Biotin serves as a cofactor for carboxylase enzymes. A patient with raw egg consumption-induced biotin deficiency will primarily show impaired activity of which set of enzymes?
- A Acetyl-CoA carboxylase, pyruvate carboxylase, propionyl-CoA carboxylase, 3-methylcrotonyl-CoA carboxylase ✓
- B Transketolase, pyruvate dehydrogenase, alpha-ketoglutarate dehydrogenase
- C Glutamate dehydrogenase, alanine aminotransferase, aspartate aminotransferase
- D Homocysteine methyltransferase, methionine synthase, methylmalonyl-CoA mutase
Explanation
Biotin is a covalently bound cofactor for four mitochondrial carboxylases: acetyl-CoA carboxylase (fatty acid synthesis), pyruvate carboxylase (gluconeogenesis and anaplerosis), propionyl-CoA carboxylase (odd-chain fatty acid and branched-chain amino acid catabolism), and 3-methylcrotonyl-CoA carboxylase (leucine catabolism).

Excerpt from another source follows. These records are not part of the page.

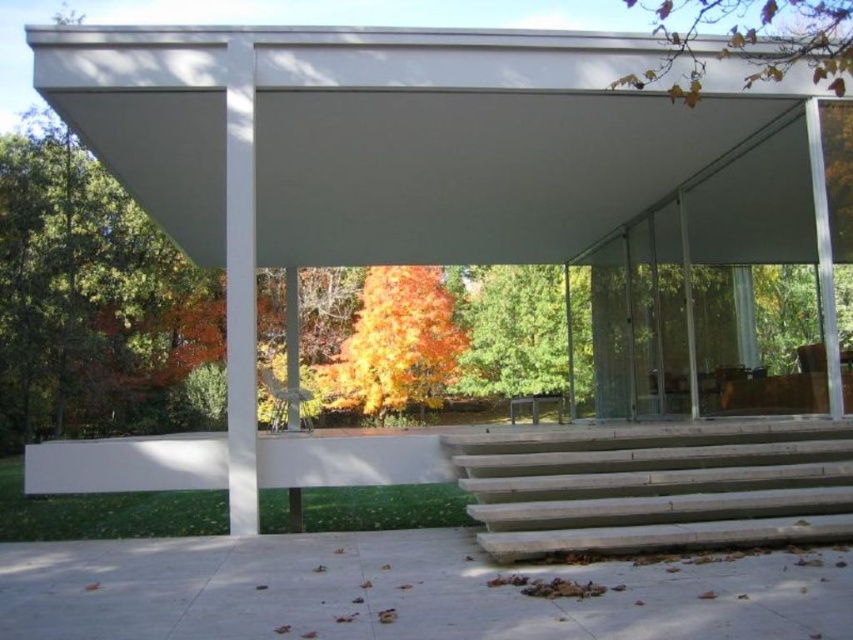
You are a visitor approaching the entrance of the modern pavilion. You notice the white matte canopy at upper center and the concrete stairs at lower right. Which of these two objects is larger in size?

The white matte canopy at upper center is bigger than the concrete stairs at lower right, so the white matte canopy at upper center is the larger object.

You are standing at the entrance of the modern architectural structure and notice a green matte tree at center and yellow leaves at upper right. Which object is positioned lower in the scene?

The green matte tree at center is positioned lower than the yellow leaves at upper right.

You are standing at the entrance of the pavilion and notice the white matte canopy at upper center and the yellow leaves at upper right. Which object is closer to the entrance?

The white matte canopy at upper center is closer to the entrance because it is positioned under the yellow leaves at upper right, indicating it is lower in elevation.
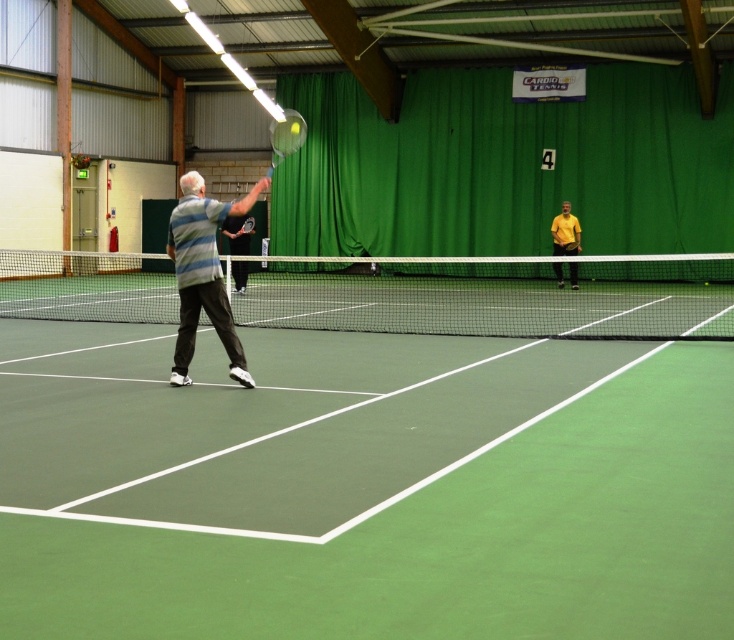
You are standing at the center of the indoor tennis court and see two points marked on the court surface. Which point is closer to you, point (92,612) or point (498,266)?

Point (92,612) is closer to the viewer than point (498,266).

Consider the image. You are a tennis player standing at the baseline of the court. You notice the metallic silver tennis racket at upper center and the matte gray shirt at center. Which object is nearer to you?

The metallic silver tennis racket at upper center is closer to the viewer than the matte gray shirt at center, so it is nearer to you.

You are a tennis ball that just bounced on the court. You need to decide whether to roll toward the striped cotton shirt at center or the yellow matte shirt at center. Which direction should you go to be closer to the other shirt?

The striped cotton shirt at center and yellow matte shirt at center are 15.24 meters apart. Since the tennis ball is equidistant from both shirts, it can roll toward either one and will be equally close to the other shirt.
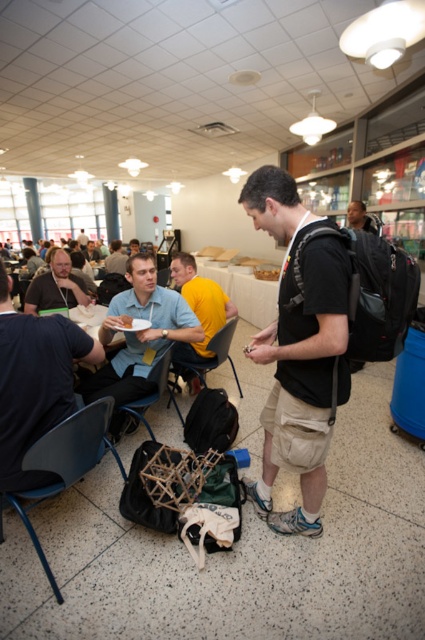
Question: Among these objects, which one is nearest to the camera?

Choices:
 (A) yellow t-shirt at center
 (B) metallic gray chair at lower center

Answer: (B)

Question: Does yellow t-shirt at center have a lesser width compared to blue plastic chair at center?

Choices:
 (A) no
 (B) yes

Answer: (B)

Question: Can you confirm if matte black shirt at left is positioned above matte black shirt at center?

Choices:
 (A) yes
 (B) no

Answer: (B)

Question: Is metallic gray chair at lower center below matte black shirt at center?

Choices:
 (A) no
 (B) yes

Answer: (B)

Question: Estimate the real-world distances between objects in this image. Which object is closer to the matte blue shirt at center?

Choices:
 (A) matte black shirt at left
 (B) metallic gray chair at lower center
 (C) dark gray shirt at left
 (D) blue plastic chair at lower left

Answer: (B)

Question: Among these objects, which one is nearest to the camera?

Choices:
 (A) blue plastic chair at center
 (B) dark gray shirt at left
 (C) matte black shirt at center
 (D) matte blue shirt at center

Answer: (B)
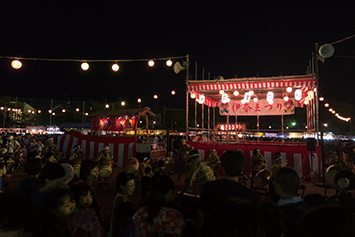
Identify the location of lantern. (146, 64).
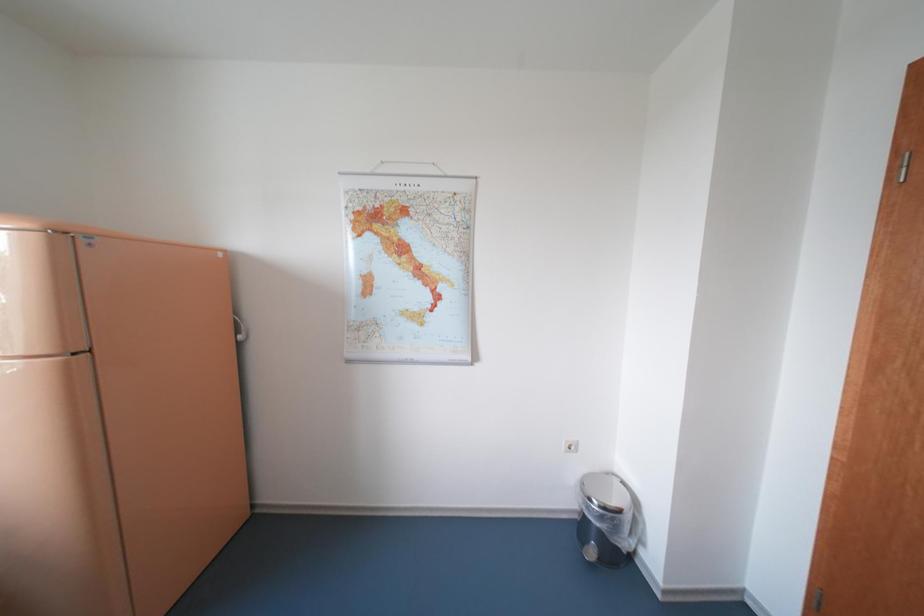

Avidin in raw egg white binds biotin with extremely high affinity, preventing intestinal absorption. Biotinidase deficiency (an inborn error) causes similar multi-carboxylase deficiency. TPP-dependent enzymes (transketolase, pyruvate dehydrogenase) are affected by thiamine deficiency.
Reference: Harper's Illustrated Biochemistry, 32nd ed.